Oruç, en sevdiğim ve huzur bulduğum ibadettir.

Her zaman rahmet, bereket, yardımlaşma ve dayanışma ayı olarak ifade ettiğim Ramazan ayına girmiş bulunuyoruz.

Öncelikle sağlık ve sıhhatle bir mübarek aya daha erişmiş olduğum için Cenabı Allah'a hamd ediyorum. Hamd alemlerin Rabbinedir.

Bu mübarek ayın sadece İslam alemi için değil, tüm insanlık için hayırlara vesile olmasını diliyorum.

Ramazan ayının bereketli, manevi kazançlı olması için dua ediyorum.

Günlerdir Ramazan ayında kendilerini unutmamam için beni telefonla arayan, mesaj gönderen o kadar çok yoksul, yetim, engelli, yardıma muhtaç insan vardır ki, üzülmemek elde değildir.

Dünya malının kendilerine verilmiş bir emanet olduğunun bilinciyle hareket eden insanlarımız, inşallah bu Ramazan ayında da mahrumlara karşı dini ve insani görevlerini yapacak, beni de eksilmeyecek hayratlarına ortak edeceklerdir.

**

**

Madem Ramazan ayına girdik, önemi üzerine değerlendirmemle devam edeyim. Ramazan ayındaki oruç ile ilgili üç ayet mealini bilgilerinize arz edeyim: “Ey iman edenler! Oruç, sizden öncekilere farz kılındığı gibi size de farz kılındı. Umulur ki korunursunuz.”
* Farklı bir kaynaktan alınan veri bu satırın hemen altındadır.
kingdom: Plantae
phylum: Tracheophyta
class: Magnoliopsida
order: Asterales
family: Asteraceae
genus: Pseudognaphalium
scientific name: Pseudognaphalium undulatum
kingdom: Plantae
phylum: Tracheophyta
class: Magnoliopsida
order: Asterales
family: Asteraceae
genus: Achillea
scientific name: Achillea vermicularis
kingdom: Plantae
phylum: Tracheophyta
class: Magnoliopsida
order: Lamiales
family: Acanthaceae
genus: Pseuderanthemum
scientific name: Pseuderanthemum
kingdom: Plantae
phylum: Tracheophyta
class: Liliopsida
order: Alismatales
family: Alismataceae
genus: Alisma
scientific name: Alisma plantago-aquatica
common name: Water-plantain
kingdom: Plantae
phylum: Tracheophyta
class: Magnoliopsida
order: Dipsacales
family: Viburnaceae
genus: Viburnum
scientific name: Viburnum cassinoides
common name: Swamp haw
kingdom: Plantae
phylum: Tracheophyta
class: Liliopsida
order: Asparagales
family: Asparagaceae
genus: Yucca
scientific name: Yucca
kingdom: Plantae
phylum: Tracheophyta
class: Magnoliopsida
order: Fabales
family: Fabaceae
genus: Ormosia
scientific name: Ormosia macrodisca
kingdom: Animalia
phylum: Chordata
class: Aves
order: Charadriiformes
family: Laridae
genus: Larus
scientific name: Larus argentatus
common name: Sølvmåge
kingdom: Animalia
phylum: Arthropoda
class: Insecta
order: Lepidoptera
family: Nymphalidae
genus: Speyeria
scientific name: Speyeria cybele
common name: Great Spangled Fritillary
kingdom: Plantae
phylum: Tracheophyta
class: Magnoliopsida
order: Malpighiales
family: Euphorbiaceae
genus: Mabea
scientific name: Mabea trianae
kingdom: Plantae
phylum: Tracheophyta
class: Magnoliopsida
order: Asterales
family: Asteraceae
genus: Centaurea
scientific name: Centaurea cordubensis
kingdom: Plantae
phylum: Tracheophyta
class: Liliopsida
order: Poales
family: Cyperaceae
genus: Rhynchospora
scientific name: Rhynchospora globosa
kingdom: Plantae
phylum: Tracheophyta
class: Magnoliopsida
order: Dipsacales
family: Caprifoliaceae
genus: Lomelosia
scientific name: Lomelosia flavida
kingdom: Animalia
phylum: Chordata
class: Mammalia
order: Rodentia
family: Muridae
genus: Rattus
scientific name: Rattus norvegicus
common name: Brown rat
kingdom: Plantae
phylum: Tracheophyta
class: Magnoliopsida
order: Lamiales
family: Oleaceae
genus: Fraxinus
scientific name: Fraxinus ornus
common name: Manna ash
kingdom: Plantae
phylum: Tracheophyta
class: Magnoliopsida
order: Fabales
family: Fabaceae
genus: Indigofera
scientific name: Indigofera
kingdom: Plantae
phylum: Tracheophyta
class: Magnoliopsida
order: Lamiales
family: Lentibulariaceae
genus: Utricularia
“Ramazan, insanlara yol gösterici, apaçık bir öğreti ve yasa kitabı olan Kuran'ın indirildiği aydır. Kim o aya ulaşırsa oruç tutsun. Hasta veya yolcu olanlarınız, tutamadığı günlerin sayısınca diğer günlerde oruç tutar. Allah sizin için kolaylık ister, zorluk istemez. Böylece (oruç günlerinin) sayısını tamamlar, sizi doğruya ulaştıran Allah'ı yüceltip şükredersiniz.”

“(Size farz kılınan oruç), sayılı günlerdedir. İçinizden hasta olan veya yolculukta bulunan ise, diğer günlerde, tutamadığı günler sayısınca tutar. Ona dayanıp kalacaklar üzerine de bir yoksulu doyuracak kadar fidye gerekir. Her kim de hayrına fidyeyi artırırsa, hakkında daha hayırlıdır. Bununla beraber, eğer bilirseniz, oruç tutmanız sizin için daha hayırlıdır.”

Görüldüğü gibi Ramazan orucu dayanağını Kur’ani Kerim’den alan bir ibadettir. Ramazan ayı sonrasında yaptığım değerlendirmeyi düzelterek, farklı şekilde takdirlerinize sunmak istiyorum.

**

**

RAMAZAN VE BATMAN!..

Böyle bir dini ibadetle ilgili yorum yaparken biraz da Batman özeline yönelik olarak değerlendirme yapma gereğini duyuyorum. Bir ay boyunca bu kentin lokantalarının çok büyük ekseriyeti-çoğunluğu kapılarına kilit vuracaktır…

Çünkü Batman’da Ramazan ayı, diğer kentlere nazaran farklı geçiriliyor. Batman’da açıkta oruç yiyen insanların sayısı son derece azdır. Türkiye’de bütün iller arasında açıkta oruç yiyen insanların sayısının en az olduğu kenttir Batman. Türkiye’nin hiçbir kentinde Batman gibi bir uygulamanın olmadığını değişik vesilelerle öğreniyoruz…

Nice insanlarımızdan şu ifadeleri duymuşsunuzdur; ‘Batman’dan çıktıktan sonra hangi kente gitseniz, Ramazan ayında olduğunuzu anlayamazsınız.’

Bu gerçeğin ben de tanığıyım. Bir açıdan seviniyorum.

Kentimin insanlarının dini değerlerine bağlılıkları benim için sevindirici gelişmedir. Ancak yeri gelmişken bu konudaki toplumla aykırı görüşlerimi ifade etmeden geçmeyeceğim.

Yukarıda üç ayet mealini bilgilerinize sundum. Görüldüğü gibi oruç ibadeti kişi ile Allah arasındaki bir ibadettir.

Kim Ramazan ayına ulaştığında oruç tutmak isterse tutar, kim tutmak istemese de tutmaz, hiç kimse onları bu ibadeti yapmaya zorlayamaz.

Dinimize göre hüküm budur. Bu hükmü de Allah koymuştur.

Bazı Müslümanlar oruç tutmuyor ve açıktan yiyorlarsa, dini açıdan günah işliyorlar. O günahları sadece kendilerini ilgilendirir.